A parliamentary source and local media said the funds were allegedly repatriated between 2006 and this year.
“We would like to reiterate that at no point did MTN Nigeria (MTNN) illegally repatriate funds out of Nigeria or collaborate with Nigerians to loot the external reserves of the country,” Ferdinand Moolman, chief executive officer of MTNN, told the Senate hearing in Abuja on Thursday.
“MTNN is a Nigerian company and is proud to be conducting business in Nigeria. It therefore categorically refutes any accusations of money laundering, economic sabotage or tax evasion levied against it,” he added.
Moolman said all monies repatriated by the company were in respect of dividend payments and capital divestment originating from legitimate foreign direct investment.
“The dividend payments were made to shareholders who imported foreign capital for investment in MTNN,” he said.
Moolman also exonerated Nigeria’s Trade and Investment Minister Okechukwu Elenemah from the alleged capital flight.

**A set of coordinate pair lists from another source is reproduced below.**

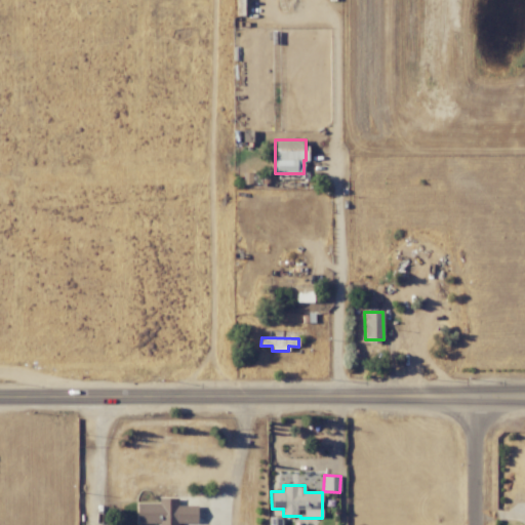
[(135,502),(135,524),(159,524),(177,524),(197,523),(197,506),(177,506),(177,497),(158,497),(158,502),(135,502)]
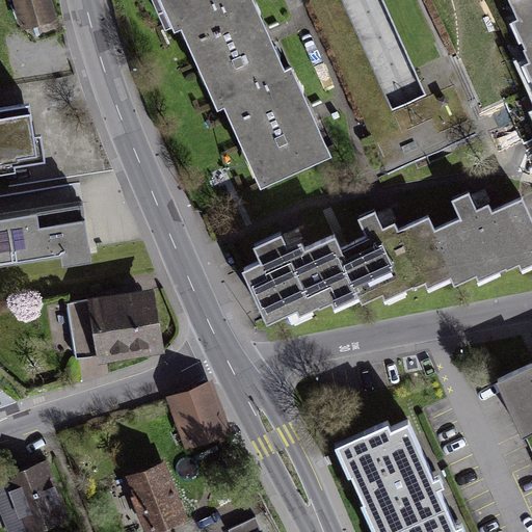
[(45,0),(12,0),(21,26),(51,18),(45,0)]
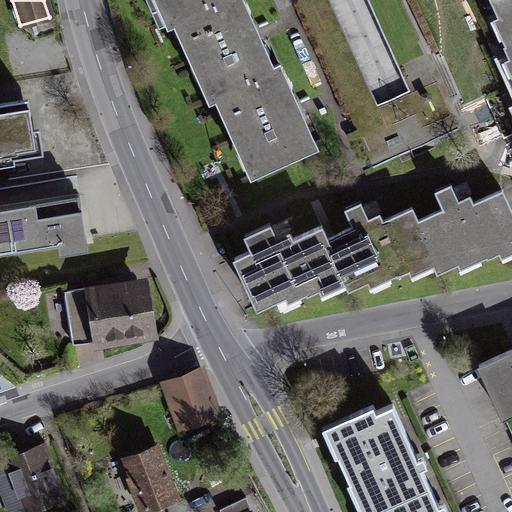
[(152,0),(165,30),(173,26),(208,106),(215,103),(250,181),(318,151),(300,110),(280,65),(273,69),(258,35),(242,0),(152,0)]
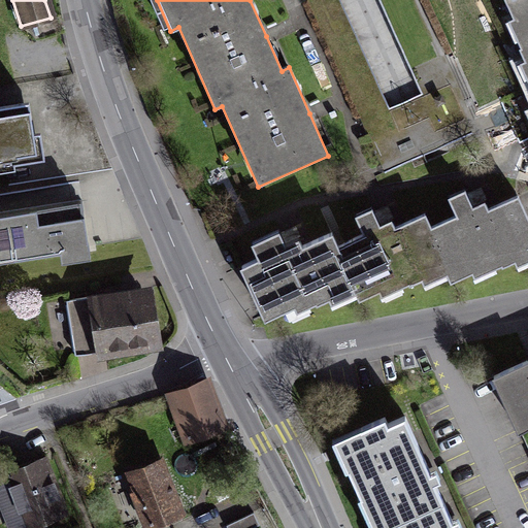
[(527,0),(507,0),(516,18),(509,20),(527,60),(520,63),(527,79),(527,0)]
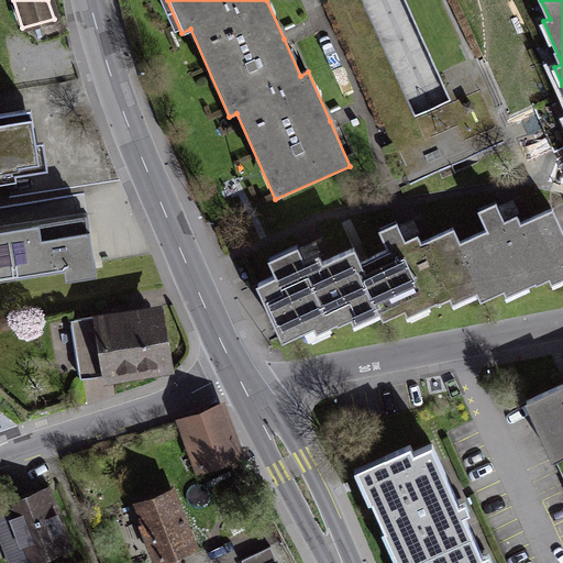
[(44,145),(36,146),(31,111),(0,116),(0,176),(48,168),(44,145)]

“We would like to state that Dr Elenemah has never been a director or shareholder of MTNN,” he said, adding that the minister had not connived with the company to move funds out of Nigeria.
However, the Nigerian parliamentary has said it will probe MTN following a motion last month by Dino Melaye, a senator from central, Kogi state, which called for MTN to be investigated over the alleged illegal transfers.
Four local banks were also alleged to have been used to move the funds with the help of the trade minister.
The probe is the latest setback to hit MTN in Nigeria.
The firm was last year slammed with a $3.9 billion fine for failing to cut off 5.1 million unregistered SIM cards, amid fears that some of the affected lines were being used by Boko Haram insurgents.
The conflict sparked by the jihadist group has left at least 20,000 dead and forced more than 2.6 million people from their homes since 2009.
In June, MTN announced that following negotiations with the Nigerian authorities, it had agreed to pay $1.7 billion as a final settlement.
MTN is the largest mobile phone firm in Nigeria, and the country accounts for a third of the group’s total revenue.
MTN threatened to pull out during the SIM card row, before the fine was reduced by nearly 70 percent.
Relations between Nigeria and South Africa, the continent’s two economic powerhouses, have been strained over recent years on issues including economic rivalry and political friction.
South Africa’s growth has been undermined by the slowdown in China and falling commodity prices. Nigeria, the continent’s top oil producer, has suffered from low oil prices, leading it into recession.